### INSTRUCTION
Using the data below, return word for word every line from the one holding "to use in almost" down to the one holding "for the default". Leave pictures out.

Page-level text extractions
.....

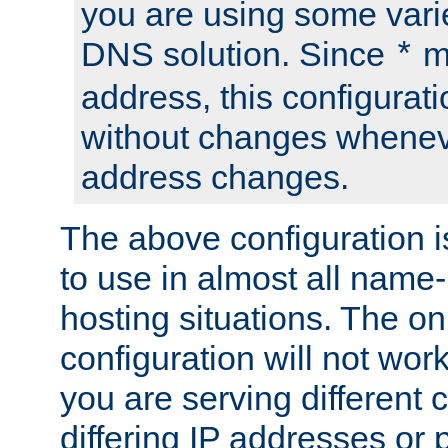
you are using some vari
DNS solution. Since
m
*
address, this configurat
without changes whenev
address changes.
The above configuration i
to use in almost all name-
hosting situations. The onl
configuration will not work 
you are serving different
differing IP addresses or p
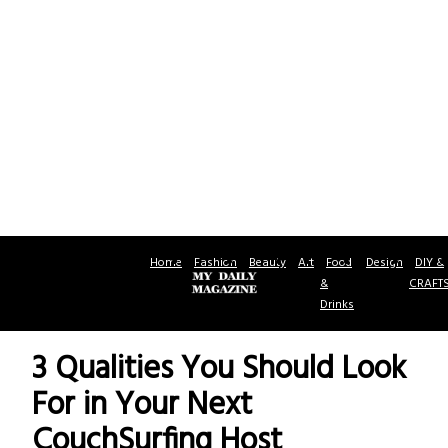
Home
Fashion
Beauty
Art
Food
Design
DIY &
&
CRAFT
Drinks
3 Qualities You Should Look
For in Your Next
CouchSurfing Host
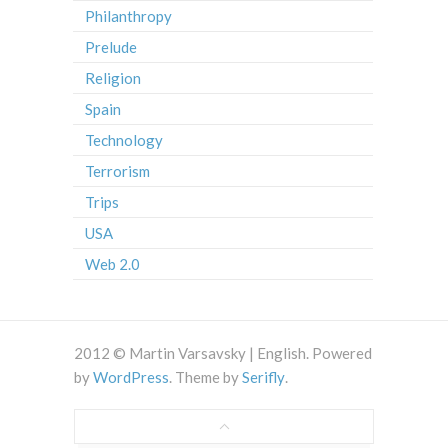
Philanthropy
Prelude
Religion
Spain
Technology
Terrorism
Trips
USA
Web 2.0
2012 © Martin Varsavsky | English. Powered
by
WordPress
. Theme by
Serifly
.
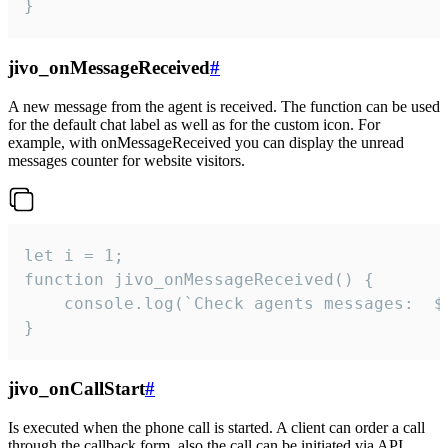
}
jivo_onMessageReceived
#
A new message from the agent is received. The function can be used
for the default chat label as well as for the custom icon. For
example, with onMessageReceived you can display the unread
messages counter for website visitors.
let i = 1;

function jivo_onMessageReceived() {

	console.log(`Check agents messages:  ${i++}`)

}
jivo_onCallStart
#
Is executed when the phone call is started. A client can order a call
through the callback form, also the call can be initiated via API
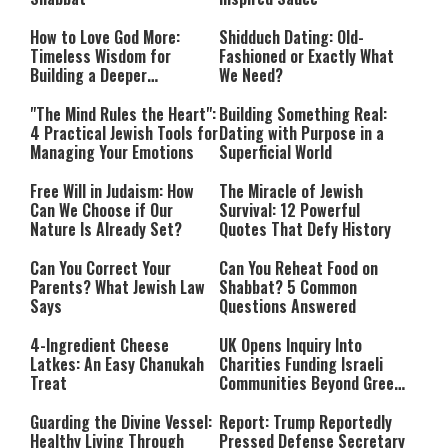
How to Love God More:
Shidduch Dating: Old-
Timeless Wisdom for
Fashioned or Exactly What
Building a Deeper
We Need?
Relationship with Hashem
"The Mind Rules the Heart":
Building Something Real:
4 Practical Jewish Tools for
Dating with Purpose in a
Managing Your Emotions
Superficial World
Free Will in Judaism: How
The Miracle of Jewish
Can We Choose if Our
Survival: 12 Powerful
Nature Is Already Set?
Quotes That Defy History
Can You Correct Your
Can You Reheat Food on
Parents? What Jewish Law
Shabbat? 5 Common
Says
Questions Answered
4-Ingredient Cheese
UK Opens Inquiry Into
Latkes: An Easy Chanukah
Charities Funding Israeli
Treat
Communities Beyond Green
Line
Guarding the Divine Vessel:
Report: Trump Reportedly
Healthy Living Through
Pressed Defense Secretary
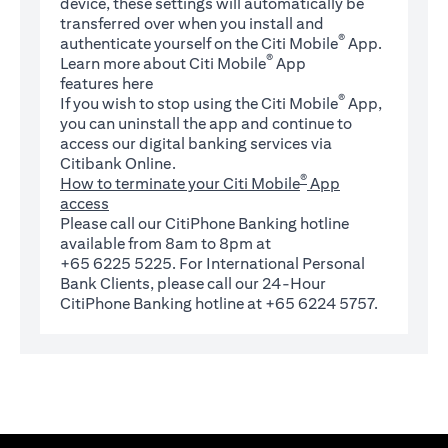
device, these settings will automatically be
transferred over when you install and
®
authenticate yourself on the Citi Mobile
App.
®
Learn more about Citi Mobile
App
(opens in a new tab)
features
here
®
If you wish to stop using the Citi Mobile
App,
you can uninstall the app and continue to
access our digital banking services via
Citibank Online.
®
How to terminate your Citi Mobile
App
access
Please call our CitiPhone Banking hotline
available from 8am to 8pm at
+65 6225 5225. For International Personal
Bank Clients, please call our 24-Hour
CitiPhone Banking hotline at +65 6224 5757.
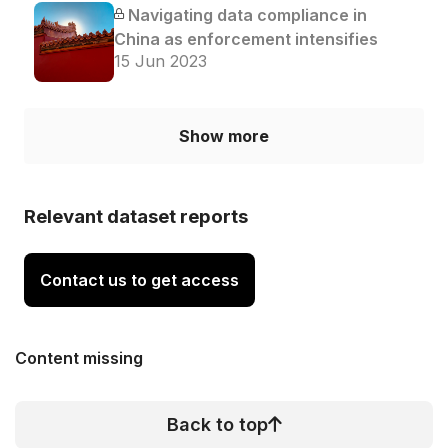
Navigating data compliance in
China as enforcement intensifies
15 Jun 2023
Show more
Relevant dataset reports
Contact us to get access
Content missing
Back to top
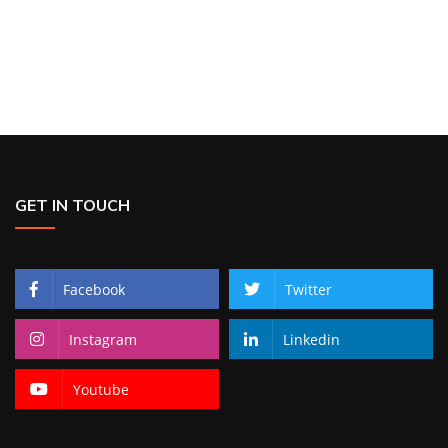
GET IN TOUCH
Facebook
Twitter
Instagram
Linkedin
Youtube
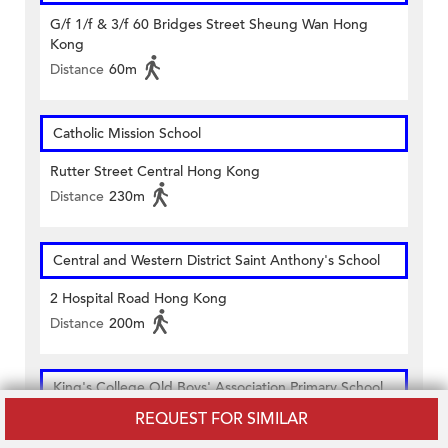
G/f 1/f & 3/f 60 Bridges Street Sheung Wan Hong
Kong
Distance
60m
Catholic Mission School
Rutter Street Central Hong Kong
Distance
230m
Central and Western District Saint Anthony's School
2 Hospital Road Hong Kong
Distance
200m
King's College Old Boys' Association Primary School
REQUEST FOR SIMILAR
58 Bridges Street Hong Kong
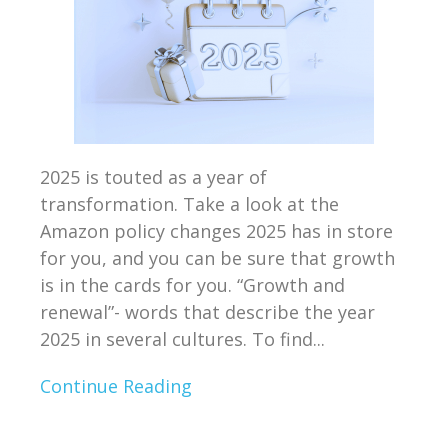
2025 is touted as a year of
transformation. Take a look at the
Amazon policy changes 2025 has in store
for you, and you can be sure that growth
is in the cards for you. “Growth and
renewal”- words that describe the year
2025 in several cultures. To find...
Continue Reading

.....

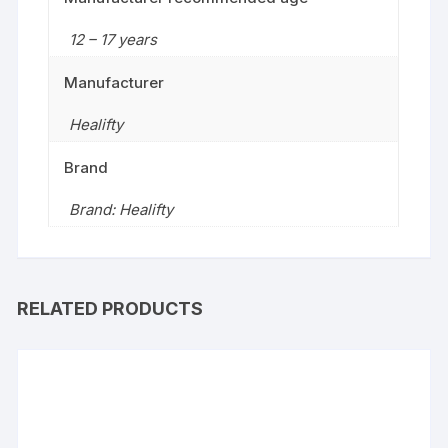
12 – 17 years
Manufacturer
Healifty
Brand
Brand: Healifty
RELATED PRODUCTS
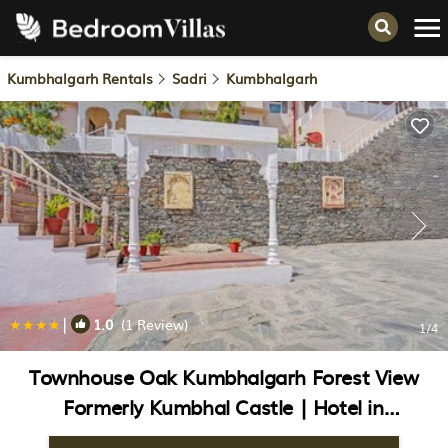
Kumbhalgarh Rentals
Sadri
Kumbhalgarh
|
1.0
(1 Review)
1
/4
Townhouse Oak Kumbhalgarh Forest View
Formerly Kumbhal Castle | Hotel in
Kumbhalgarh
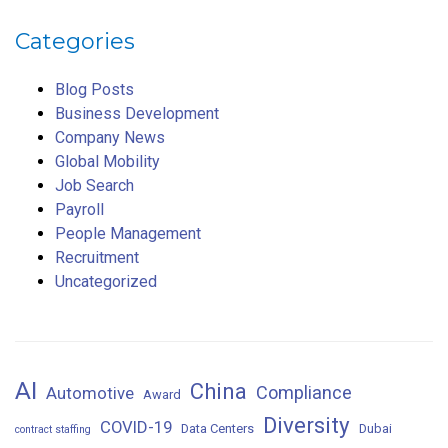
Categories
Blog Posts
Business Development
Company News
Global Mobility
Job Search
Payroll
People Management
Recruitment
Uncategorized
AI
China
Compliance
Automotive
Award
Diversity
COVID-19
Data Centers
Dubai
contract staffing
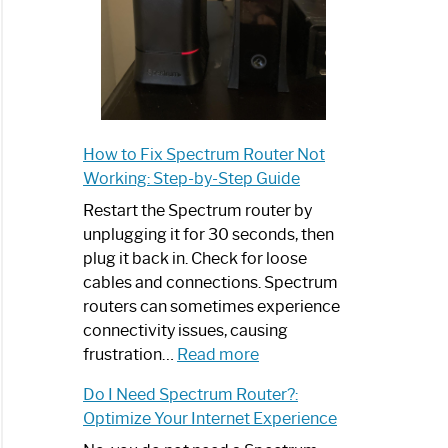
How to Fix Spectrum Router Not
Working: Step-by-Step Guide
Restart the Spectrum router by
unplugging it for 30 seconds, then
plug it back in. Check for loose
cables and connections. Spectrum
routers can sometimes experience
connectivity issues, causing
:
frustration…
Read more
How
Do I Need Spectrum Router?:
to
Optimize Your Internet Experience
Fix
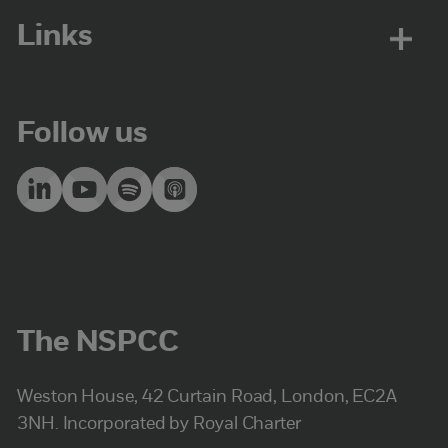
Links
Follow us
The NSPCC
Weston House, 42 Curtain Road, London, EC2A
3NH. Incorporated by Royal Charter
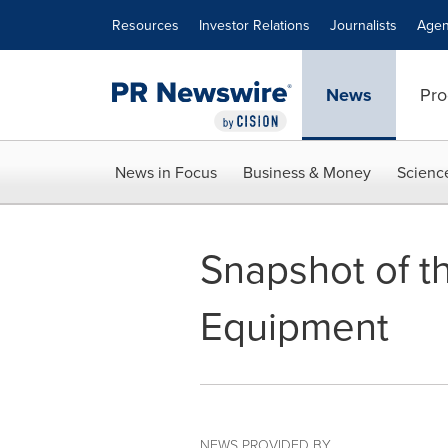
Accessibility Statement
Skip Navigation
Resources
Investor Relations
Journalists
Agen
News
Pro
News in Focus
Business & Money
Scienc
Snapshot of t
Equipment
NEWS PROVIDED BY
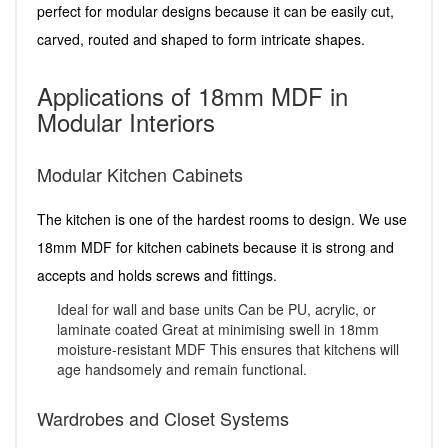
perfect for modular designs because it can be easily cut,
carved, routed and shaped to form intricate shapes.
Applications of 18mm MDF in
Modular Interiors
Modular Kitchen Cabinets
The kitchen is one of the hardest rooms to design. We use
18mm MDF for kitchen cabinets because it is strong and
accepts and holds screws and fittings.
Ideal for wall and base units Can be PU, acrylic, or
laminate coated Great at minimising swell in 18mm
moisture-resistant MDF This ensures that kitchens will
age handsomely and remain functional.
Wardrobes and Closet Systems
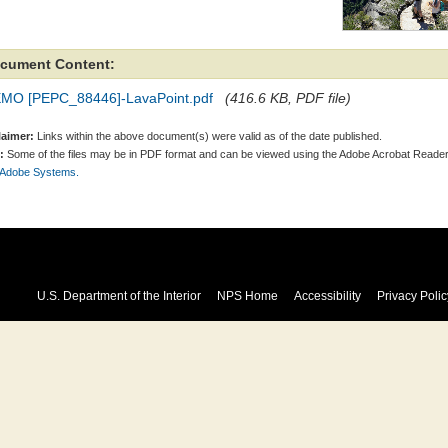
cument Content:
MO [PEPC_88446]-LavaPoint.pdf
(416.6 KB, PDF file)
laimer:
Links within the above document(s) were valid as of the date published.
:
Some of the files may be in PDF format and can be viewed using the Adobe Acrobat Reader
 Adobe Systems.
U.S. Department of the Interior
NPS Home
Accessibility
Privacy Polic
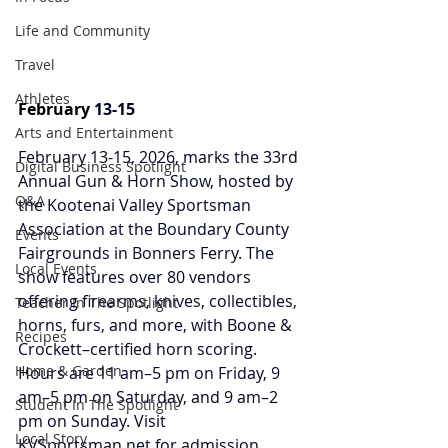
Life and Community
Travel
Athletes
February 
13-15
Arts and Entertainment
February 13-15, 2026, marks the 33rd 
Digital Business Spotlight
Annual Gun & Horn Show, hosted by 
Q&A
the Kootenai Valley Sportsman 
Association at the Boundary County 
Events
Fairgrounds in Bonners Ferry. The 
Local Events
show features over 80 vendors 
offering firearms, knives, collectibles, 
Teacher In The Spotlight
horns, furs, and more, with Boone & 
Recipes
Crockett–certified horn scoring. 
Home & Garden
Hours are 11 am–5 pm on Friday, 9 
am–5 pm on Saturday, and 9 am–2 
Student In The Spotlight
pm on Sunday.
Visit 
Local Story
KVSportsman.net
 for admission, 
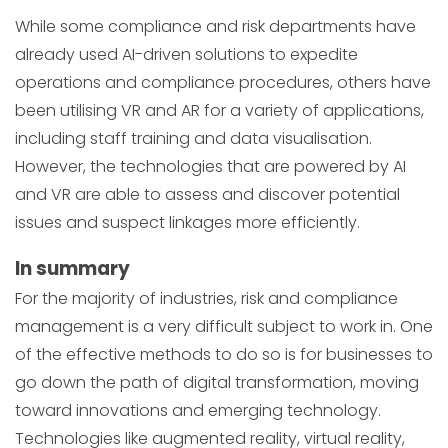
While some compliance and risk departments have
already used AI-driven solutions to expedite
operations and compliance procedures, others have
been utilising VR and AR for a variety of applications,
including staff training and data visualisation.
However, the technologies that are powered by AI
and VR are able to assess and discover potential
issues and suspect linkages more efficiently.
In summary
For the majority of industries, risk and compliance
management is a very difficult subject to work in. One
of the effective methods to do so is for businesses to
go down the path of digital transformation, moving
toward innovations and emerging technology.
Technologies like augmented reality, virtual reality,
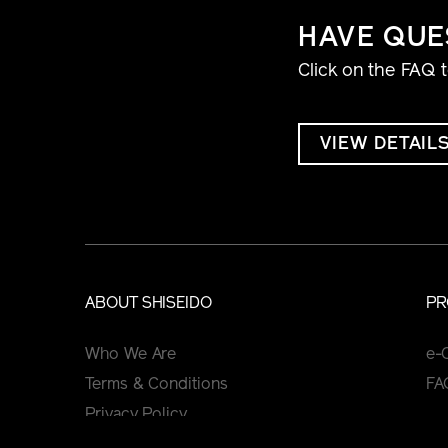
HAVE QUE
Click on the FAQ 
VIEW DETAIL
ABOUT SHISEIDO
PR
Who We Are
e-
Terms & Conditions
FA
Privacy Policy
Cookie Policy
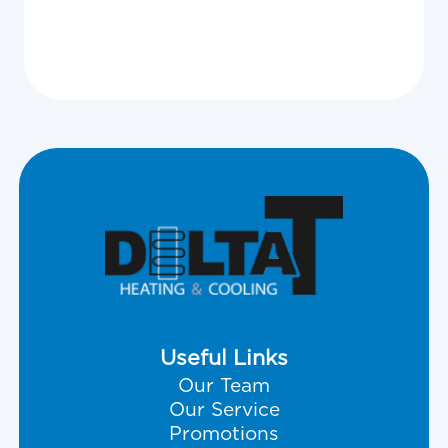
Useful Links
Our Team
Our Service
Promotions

.....

### FINISHED TASK
to use in almost all name-
hosting situations. The onl
configuration will not work 
you are serving different
differing IP addresses or p
Home
Fashion
Beauty
Art
Food
Design
DIY &
&
CRAFT
Drinks
3 Qualities You Should Look
For in Your Next
CouchSurfing Host
Philanthropy
Prelude
Religion
Spain
Technology
Terrorism
Trips
USA
Web 2.0
2012 © Martin Varsavsky | English. Powered
by
WordPress
. Theme by
Serifly
.
}
jivo_onMessageReceived
#
A new message from the agent is received. The function can be used
for the default chat label as well as for the custom icon. For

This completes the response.